Exercise objective: Below is a listing; repeat exactly the lines from the one containing "right elbow: (11, 122)" to the one containing "right shoulder: (17, 101)", both included.

Supplied data:

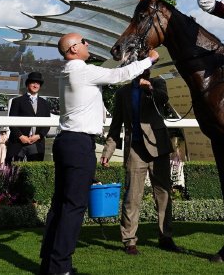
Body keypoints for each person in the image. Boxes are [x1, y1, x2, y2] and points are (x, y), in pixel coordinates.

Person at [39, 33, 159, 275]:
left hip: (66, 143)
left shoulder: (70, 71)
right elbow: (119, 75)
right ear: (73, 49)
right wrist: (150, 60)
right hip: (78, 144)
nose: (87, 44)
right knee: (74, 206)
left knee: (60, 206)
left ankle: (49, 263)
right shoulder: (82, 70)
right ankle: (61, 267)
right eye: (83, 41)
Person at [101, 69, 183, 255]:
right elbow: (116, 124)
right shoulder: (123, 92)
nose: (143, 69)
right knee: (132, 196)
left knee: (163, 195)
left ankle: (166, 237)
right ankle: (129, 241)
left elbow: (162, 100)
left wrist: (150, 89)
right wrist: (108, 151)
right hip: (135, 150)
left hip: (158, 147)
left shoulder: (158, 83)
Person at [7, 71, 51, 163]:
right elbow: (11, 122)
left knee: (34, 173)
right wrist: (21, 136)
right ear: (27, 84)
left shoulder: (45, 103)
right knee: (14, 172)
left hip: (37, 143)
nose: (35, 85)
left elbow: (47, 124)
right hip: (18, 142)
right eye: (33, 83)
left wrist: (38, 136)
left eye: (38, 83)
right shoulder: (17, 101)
* * *
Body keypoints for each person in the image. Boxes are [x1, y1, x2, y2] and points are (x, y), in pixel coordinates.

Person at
==
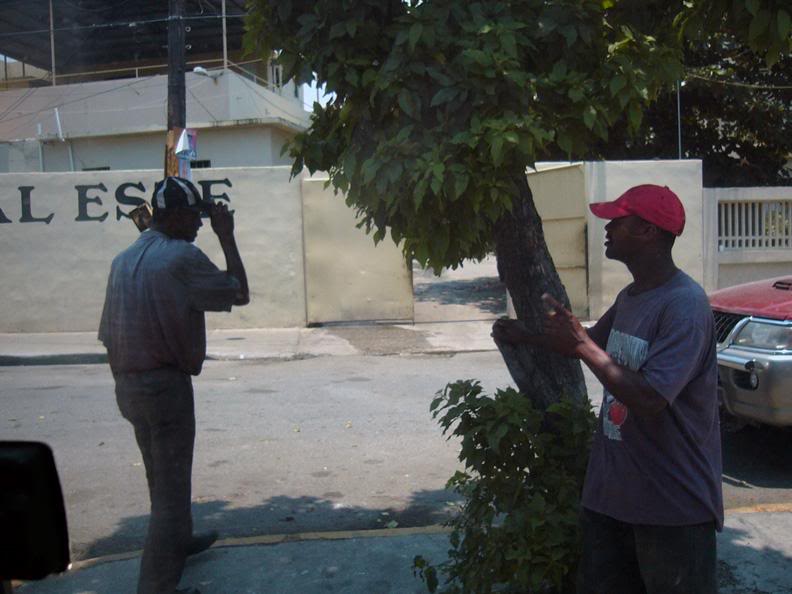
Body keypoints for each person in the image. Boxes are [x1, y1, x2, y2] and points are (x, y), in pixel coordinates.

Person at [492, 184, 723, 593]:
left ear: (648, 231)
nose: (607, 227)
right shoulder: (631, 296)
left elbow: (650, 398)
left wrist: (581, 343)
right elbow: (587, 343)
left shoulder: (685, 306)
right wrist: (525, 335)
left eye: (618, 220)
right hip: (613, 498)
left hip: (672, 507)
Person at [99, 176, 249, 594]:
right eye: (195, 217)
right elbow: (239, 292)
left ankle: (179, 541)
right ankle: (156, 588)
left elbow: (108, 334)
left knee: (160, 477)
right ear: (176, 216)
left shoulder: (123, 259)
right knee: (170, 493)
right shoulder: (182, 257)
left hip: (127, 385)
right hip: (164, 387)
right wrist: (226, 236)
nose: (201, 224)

Solution to the problem:
right elbow: (11, 122)
left knee: (34, 173)
right wrist: (21, 136)
right ear: (27, 84)
left shoulder: (45, 103)
right knee: (14, 172)
left hip: (37, 143)
nose: (35, 85)
left elbow: (47, 124)
right hip: (18, 142)
right eye: (33, 83)
left wrist: (38, 136)
left eye: (38, 83)
right shoulder: (17, 101)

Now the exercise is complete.